Extracted data Start Marker
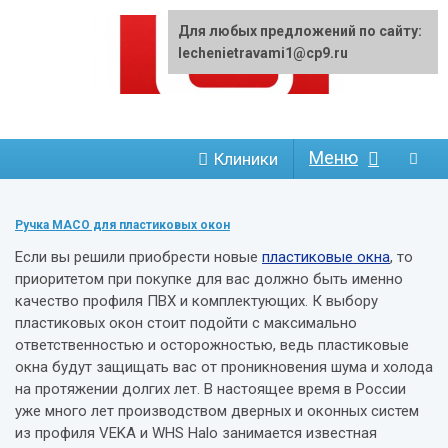
Для любых предложений по сайту:
lechenietravami1@cp9.ru
Меню
Клиники
Ручка MACO для пластиковых окон
Если вы решили приобрести новые
пластиковые окна
, то
приоритетом при покупке для вас должно быть именно
качество профиля ПВХ и комплектующих. К выбору
пластиковых окон стоит подойти с максимально
ответственностью и осторожностью, ведь пластиковые
окна будут защищать вас от проникновения шума и холода
на протяжении долгих лет. В настоящее время в России
уже много лет производством дверных и оконных систем
из профиля VEKA и WHS Halo занимается известная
Extracted data End Marker
= Task brief =
Please copy out the text read from each of the items above line for line, without changing a word. Leave the pictures out of your answer.

= Answer for this exercise =
Для любых предложений по сайту:
lechenietravami1@cp9.ru
Меню
Клиники
Ручка MACO для пластиковых окон
Если вы решили приобрести новые
пластиковые окна
, то
приоритетом при покупке для вас должно быть именно
качество профиля ПВХ и комплектующих. К выбору
пластиковых окон стоит подойти с максимально
ответственностью и осторожностью, ведь пластиковые
окна будут защищать вас от проникновения шума и холода
на протяжении долгих лет. В настоящее время в России
уже много лет производством дверных и оконных систем
из профиля VEKA и WHS Halo занимается известная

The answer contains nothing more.